Because here we are, racing against the clock against Above the Law to see if we can get our interview with these California lawyers-turned-Amazing Race contestants up first. We only wish we could stick ATL with a
detour yield right now.
But, we will type fast. We were not so Amazed to read yesterday that there were some lawyers on the upcoming, and 14th, season of TAR. Lawyers on reality shows aren’t news anymore. But for Tammy and Victor, we make an exception, because they are not only both based in California, but they’re brother and sister, and they work for Am Law 100 firms. Really, we couldn’t ask for a better excuse to watch.
Victor, 35, is a partner in L.A. at O’Melveny & Myers (#18 on last year’s Am Law 100 list), Tammy, 27, is an associate in San Francisco at Quinn Emanuel Urquhart Oliver & Hedges (#70), and they’re the oldest and youngest, respectively, in a family with three kids. Mainly, we were curious if they were nervous at all about subjecting themselves to the scrutiny of clients and hundreds and hundreds of colleagues on TV: Especially because, according to the CBS Web site, he thinks she can be immature and selfish, and her biggest pet peeve with him is that he’s a bit of a control freak.
But how do they really feel, after the jump …
Not surprisingly, they were a lot more tactful, though not technically contradictory to the above, when they described their relationship to us. Tammy’s take: “All of my life, I’ve just totally looked up to him and followed in his footsteps. But as we’ve gotten older, we just bicker all the time.” She said it good-naturedly, at least. And Victor’s: “We’re very close and we get along great. I think with that closeness comes sort of the freedom to speak our mind with each other. … The challenge, of course, though, is I don’t think any big brother-little sister combination is designed to be locked in a room together.”
Victor is the longtime fan of the CBS reality show — he even applied to be on it a long time ago, when he was an associate, with O’Melveny colleague Carla Christofferson, who heads the L.A. office. This time around, it was Tammy pushing them to try out. “After just working at a law firm for a couple of years, I started itching to travel and do something exciting, and I decided to apply," she says. "I started thinking, who would really want to do this and who would I have a chance of winning with.”
Both claim their firms were full-on supportive. Tammy was staffed on the big Bratz doll trial that ended in August, and spent months in Riverside for it. “By the time it was time to leave for the show, you know, the trial was over and most everybody was taking vacation anyway,” she says. Now that she’s back in the office (she wasn’t allowed, per CBS, to say when she returned, exactly), “I’m still working on the Mattel case. But unlike Victor, I’m a lowly associate, so it’s a little bit easier for me to leave.”
Victor, also a litigator, says he was surprised at how easy it was to get approval from firm leadership. O’Melveny is big on its people being in the “outside world,” he said, but he'd never had to put that to the test. “I thought that was just a slogan. Or at best, encouragement to go out and write articles and give speeches.” (To his bosses: He laughed there, so we think he was kidding. Sort of.) He says it also helped that the main client he had to check with had come from a big-firm environment and was very into the idea of work-life balance.

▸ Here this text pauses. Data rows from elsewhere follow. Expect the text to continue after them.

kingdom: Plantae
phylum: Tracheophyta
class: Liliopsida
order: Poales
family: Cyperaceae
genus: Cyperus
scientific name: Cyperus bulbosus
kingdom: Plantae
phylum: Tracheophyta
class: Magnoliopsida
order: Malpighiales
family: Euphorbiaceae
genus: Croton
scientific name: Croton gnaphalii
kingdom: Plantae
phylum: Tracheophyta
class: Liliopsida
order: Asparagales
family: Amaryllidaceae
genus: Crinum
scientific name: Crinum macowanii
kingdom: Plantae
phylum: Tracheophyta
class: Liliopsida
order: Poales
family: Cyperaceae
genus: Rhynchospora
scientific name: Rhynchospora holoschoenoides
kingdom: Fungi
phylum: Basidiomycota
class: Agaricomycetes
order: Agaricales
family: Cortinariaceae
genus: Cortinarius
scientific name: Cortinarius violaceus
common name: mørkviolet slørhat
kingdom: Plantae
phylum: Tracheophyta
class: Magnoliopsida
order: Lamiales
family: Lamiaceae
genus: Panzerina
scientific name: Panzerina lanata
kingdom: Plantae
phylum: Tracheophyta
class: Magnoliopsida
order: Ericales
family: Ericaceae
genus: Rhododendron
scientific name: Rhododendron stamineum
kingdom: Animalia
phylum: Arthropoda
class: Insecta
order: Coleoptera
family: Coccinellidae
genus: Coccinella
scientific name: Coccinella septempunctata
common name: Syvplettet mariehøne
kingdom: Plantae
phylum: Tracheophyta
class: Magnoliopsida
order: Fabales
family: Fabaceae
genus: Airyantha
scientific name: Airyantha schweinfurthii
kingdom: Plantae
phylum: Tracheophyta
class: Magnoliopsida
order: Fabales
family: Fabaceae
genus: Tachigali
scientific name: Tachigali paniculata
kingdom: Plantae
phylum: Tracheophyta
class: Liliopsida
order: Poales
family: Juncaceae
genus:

The show, for those who haven’t seen any of its 13 previous seasons, pits pairs of backpacking travelers from the U.S. against each other in a series of race-to-the-finish-line scavenger hunts that skip through foreign countries. Often the pairs exude some kind of gimmicky image that adds to their likability (see: Meredith and Gretchen) or loath-ability (see: Rob and Amber) with viewers, or that might make for interesting dynamics in any vacation situation -- much less one with a million-dollar prize, lots of sleep deprivation, scheming tripmates and a running clock thrown in.
Victor doesn't seem too concerned about humiliation. We wonder if that's because he knows he didn't do anything really screwy. But he recounts something his mom, looking forward to watching from Taiwan with her friends, told him: "She said at the end of the day, you are who you are, and everyone knows who you are. So what is there to be embarrassed about?"
The Jihs say their lawyer-y traits helped some in the contest, in that they’re used to reading people, diving into totally unfamiliar territory, and communicating well. And being competitive. And paying attention to little things even when they’re really, really sleep deprived. But maybe the whole legal angle had a drawback or two, too.
“I think it helped us that we were relentless. We read our clues in a very detailed manner, and we basically attacked everything from every angle,” says Tammy, a self-proclaimed klutz who anticipates she’ll see herself stumbling or running into doorframes once the episodes air. On the other hand, “We might’ve read our clues a little bit too much like lawyers sometimes, and said, ‘It doesn’t say you can’t do this …’”
So did we beat ATL to the pit stop? We’ll see when we post this.
[Update at 1:20 PST: First! Although, in fairness to ATL, they didn't know we were in the race, whereas we saw after our interview this morning that they were. We were stealth.]